Challenge 1:
Convert the rows, from the line containing "Number of bolts visible: 25" through the last row, into a numbered list with no blank lines, including both ends. Leave the pictures out of the list.

How to use mleap runtime #303

Closed colingoldberg closed 3 years ago

colingoldberg commented 6 years ago

In my view as a newcomer to Spark etc., the MLeap documentation is currently inadequate in describing what is needed to prepare for sending requests - once the zip bundle has been posted to the server.

I have successfully trained a (naive bayes) model on a (small) data file containing categorical columns, saved it using serializeToBundle, and posted the bundle to the server. For a request to be sent (say, using curl as per your example), surely the features vector needs to be submitted in the json request! So where and how is this formulated?

In your airbnb example, the json request includes string-valued columns - and no features vector. How so? I find this confusing.

Can you point me to step-by-step help to get a test going? What's the best way to do this?

Colin Goldberg

hollinwilkins commented 6 years ago

@colingoldberg The entire ML pipeline is serialized as part of the MLeap bundle, this include generation of the feature vector. The airbnb pipeline goes from simple double/string inputs, performs scaling, one hot encoding, and vector assembly before sending it into a random forest or linear regression. This is why you don't see an actual vector as input. Depending on your pipeline, you may need to add an actual vector as input, if say you were just serializing the random forest portion and do the feature assembly before hitting the API server.

Stored rows:
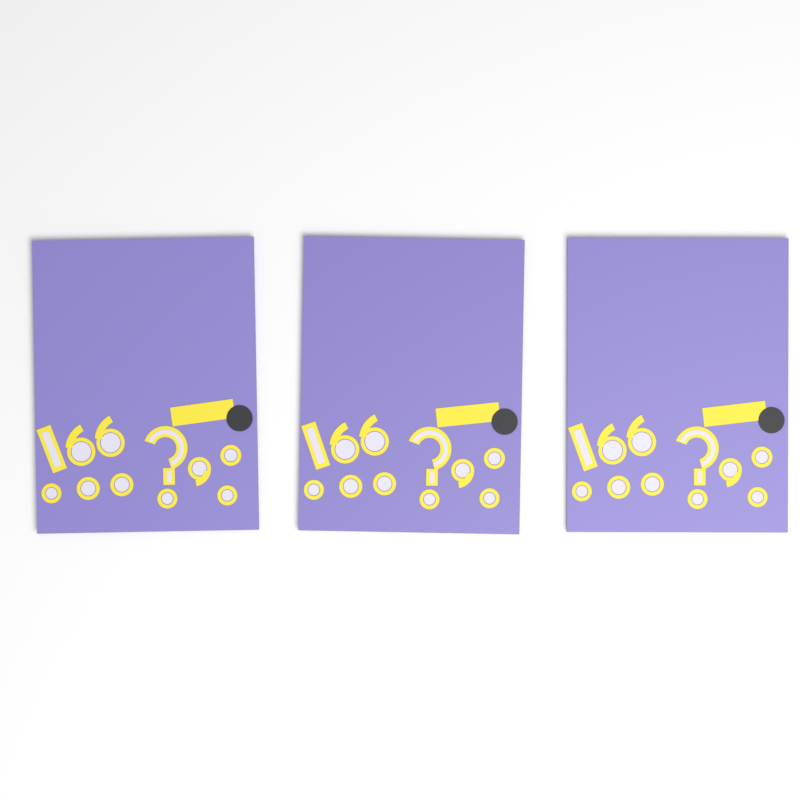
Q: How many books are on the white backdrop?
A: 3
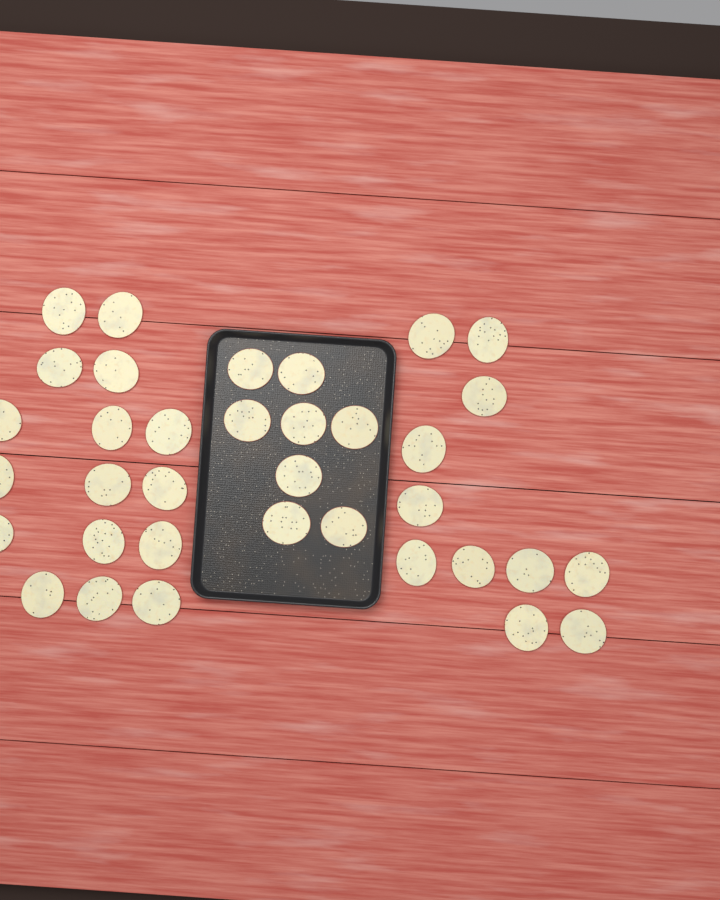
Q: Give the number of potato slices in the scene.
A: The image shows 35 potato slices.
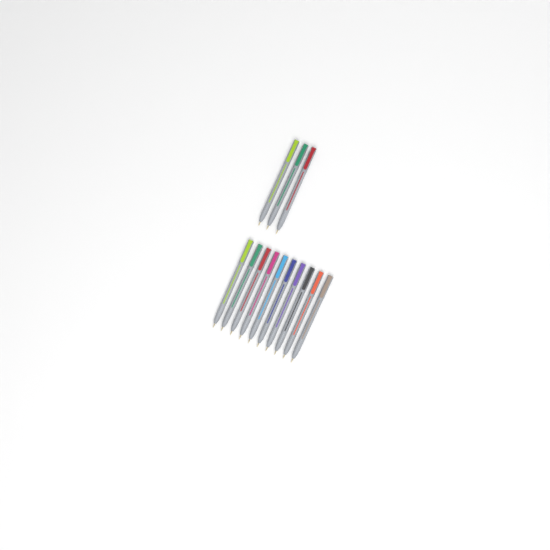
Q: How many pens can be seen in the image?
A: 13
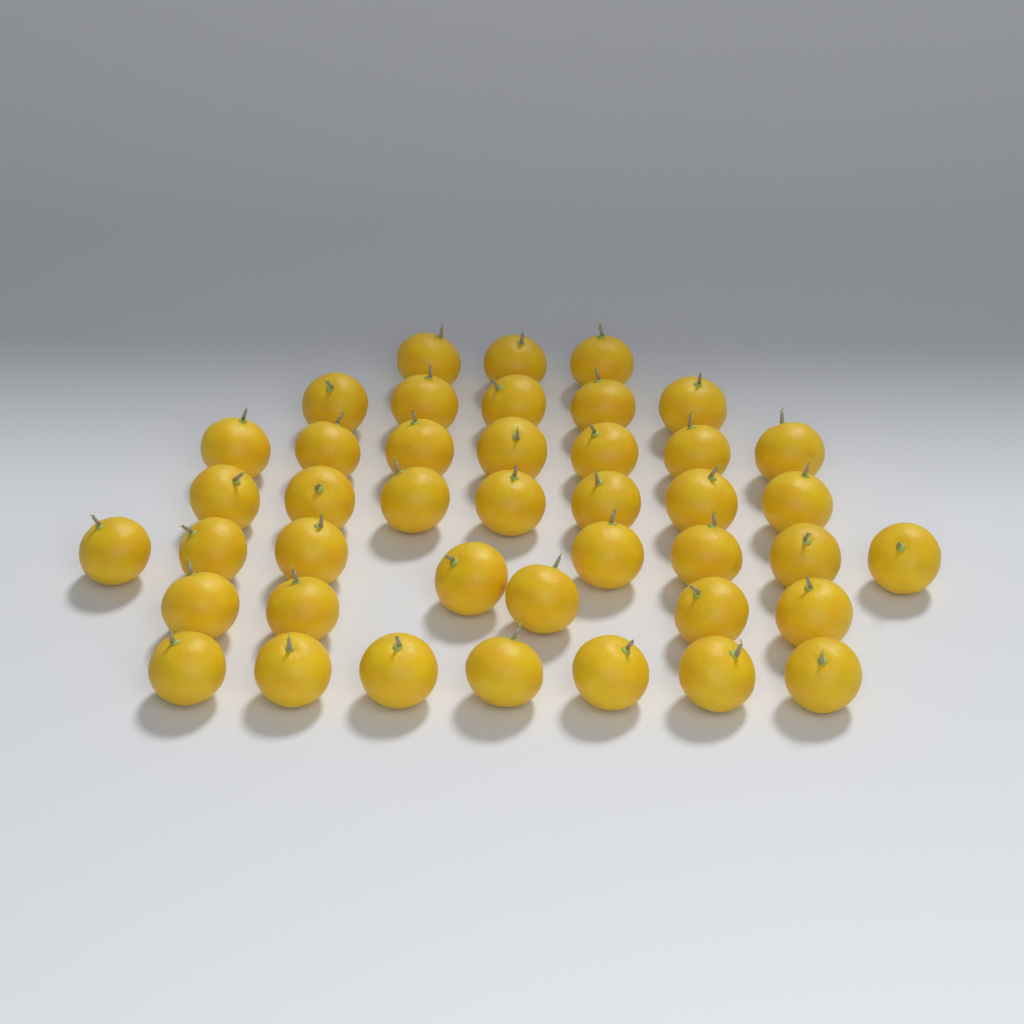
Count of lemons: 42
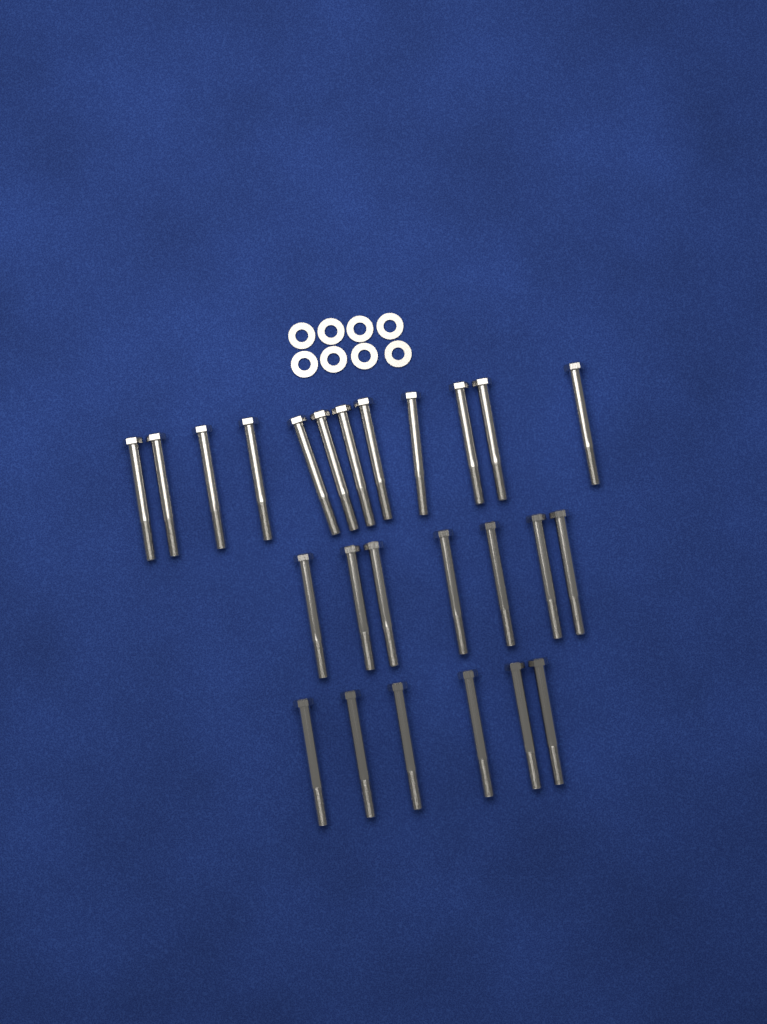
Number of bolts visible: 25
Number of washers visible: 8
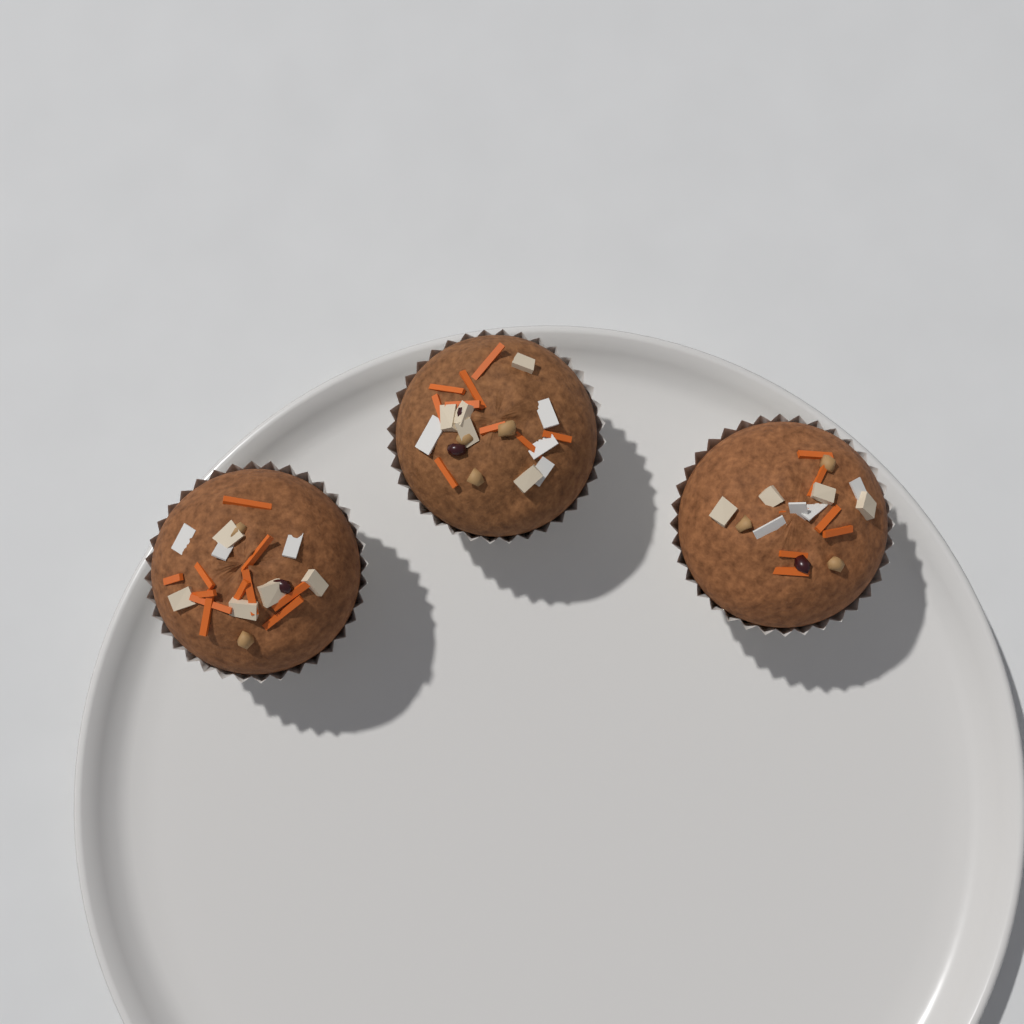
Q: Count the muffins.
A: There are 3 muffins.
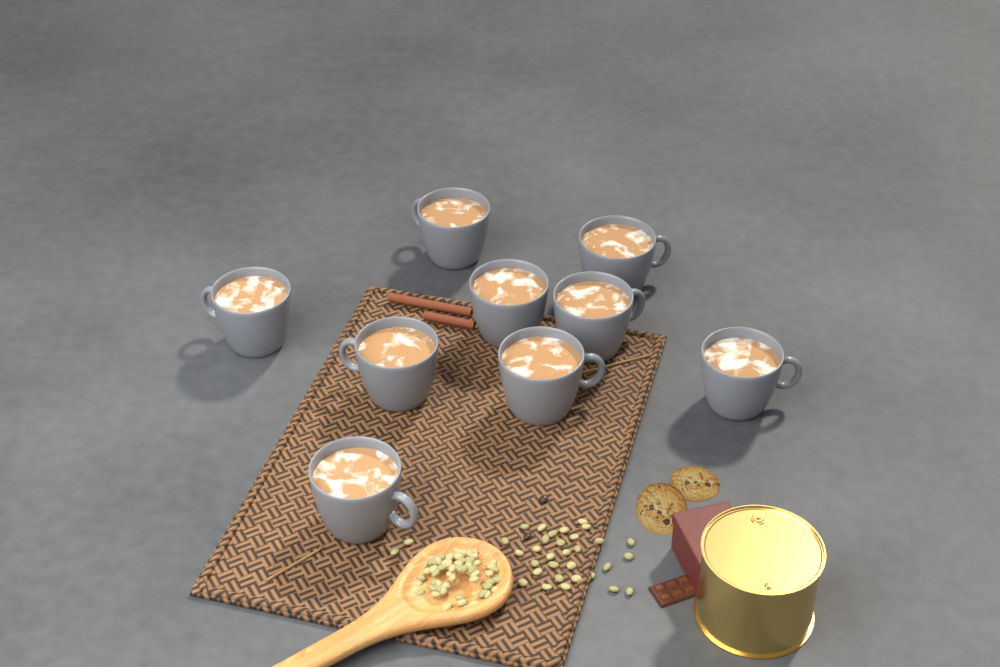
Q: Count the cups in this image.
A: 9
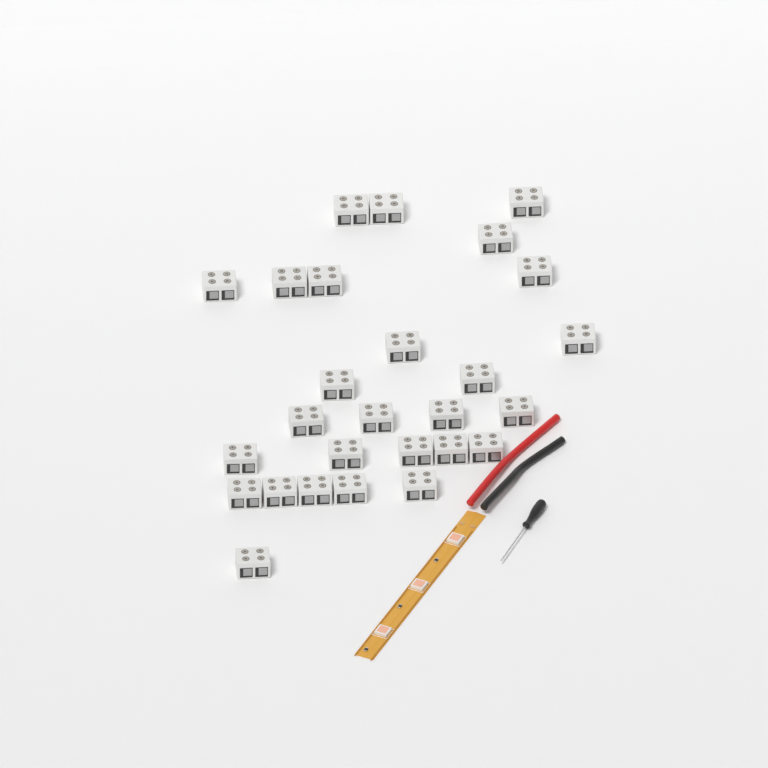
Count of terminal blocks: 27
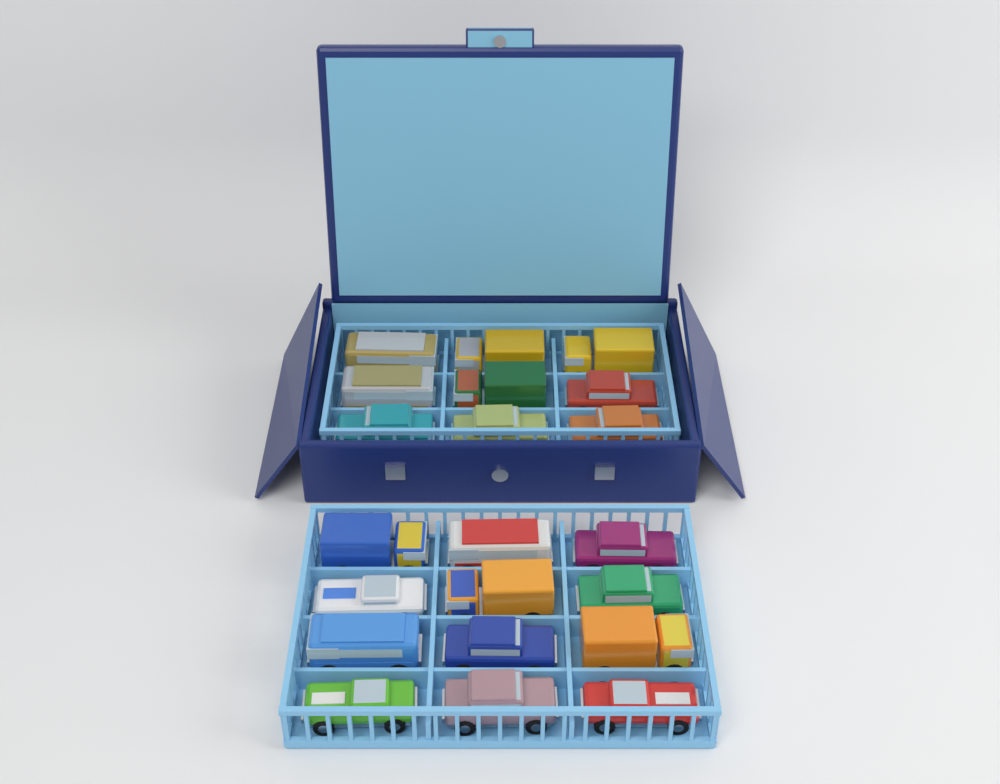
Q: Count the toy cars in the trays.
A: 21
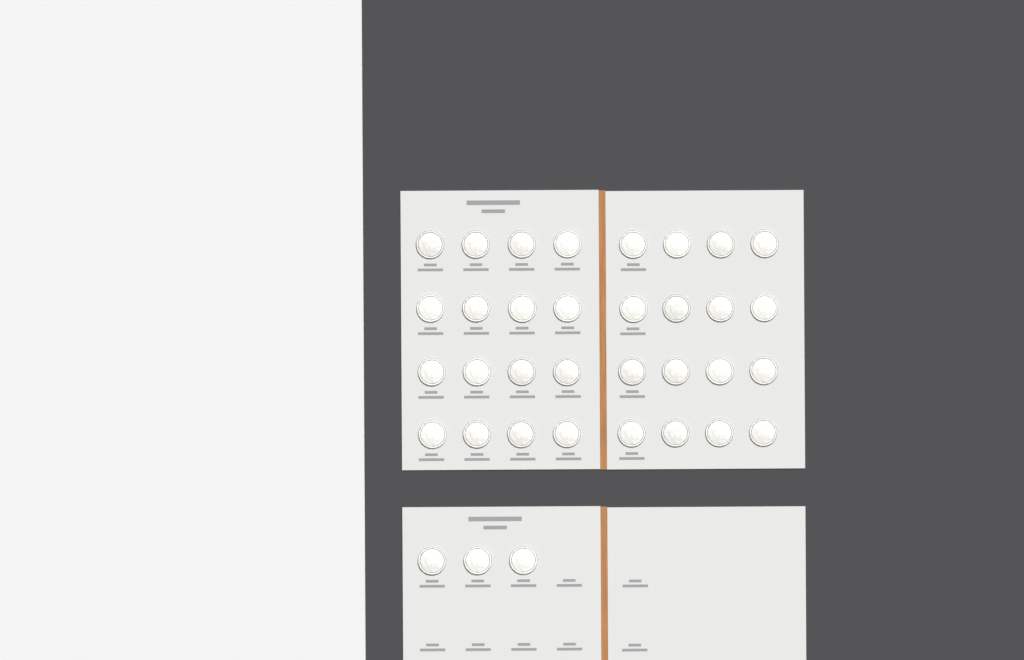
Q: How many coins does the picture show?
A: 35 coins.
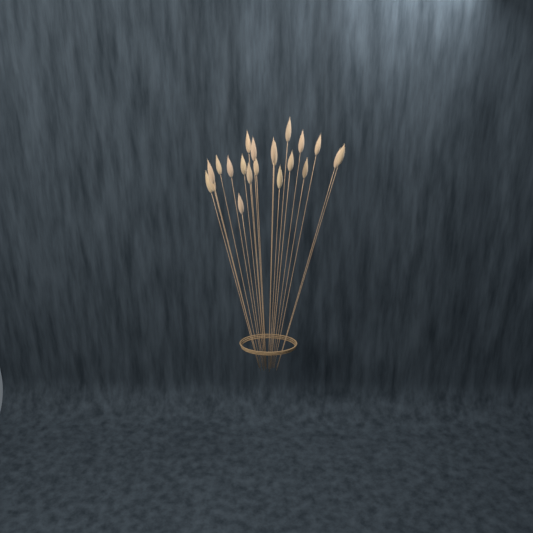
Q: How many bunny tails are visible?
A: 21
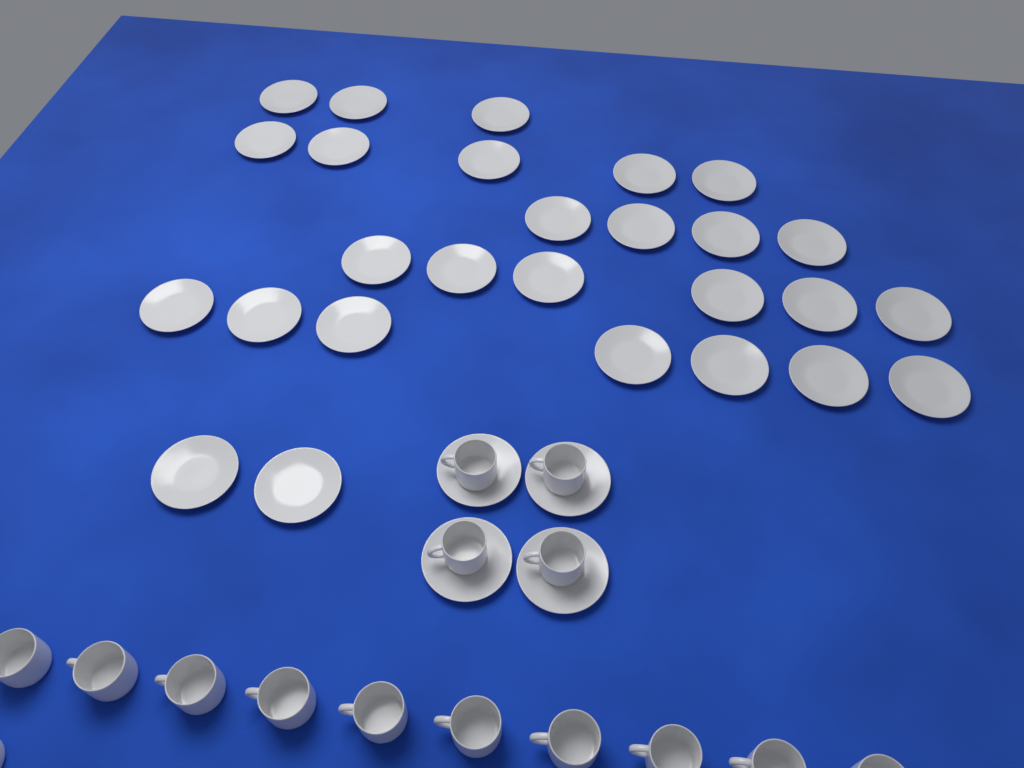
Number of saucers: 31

Challenge 2:
Repeat the MLeap runtime issue thread word for word.

Full answer 1:
1. Number of bolts visible: 25
2. Number of washers visible: 8
3. Q: Count the muffins.
4. A: There are 3 muffins.
5. Q: Count the cups in this image.
6. A: 9
7. Count of terminal blocks: 27
8. Q: Count the toy cars in the trays.
9. A: 21
10. Q: How many coins does the picture show?
11. A: 35 coins.
12. Q: How many bunny tails are visible?
13. A: 21
14. Number of saucers: 31

Full answer 2:
How to use mleap runtime #303

Closed colingoldberg closed 3 years ago

colingoldberg commented 6 years ago

In my view as a newcomer to Spark etc., the MLeap documentation is currently inadequate in describing what is needed to prepare for sending requests - once the zip bundle has been posted to the server.

I have successfully trained a (naive bayes) model on a (small) data file containing categorical columns, saved it using serializeToBundle, and posted the bundle to the server. For a request to be sent (say, using curl as per your example), surely the features vector needs to be submitted in the json request! So where and how is this formulated?

In your airbnb example, the json request includes string-valued columns - and no features vector. How so? I find this confusing.

Can you point me to step-by-step help to get a test going? What's the best way to do this?

Colin Goldberg

hollinwilkins commented 6 years ago

@colingoldberg The entire ML pipeline is serialized as part of the MLeap bundle, this include generation of the feature vector. The airbnb pipeline goes from simple double/string inputs, performs scaling, one hot encoding, and vector assembly before sending it into a random forest or linear regression. This is why you don't see an actual vector as input. Depending on your pipeline, you may need to add an actual vector as input, if say you were just serializing the random forest portion and do the feature assembly before hitting the API server.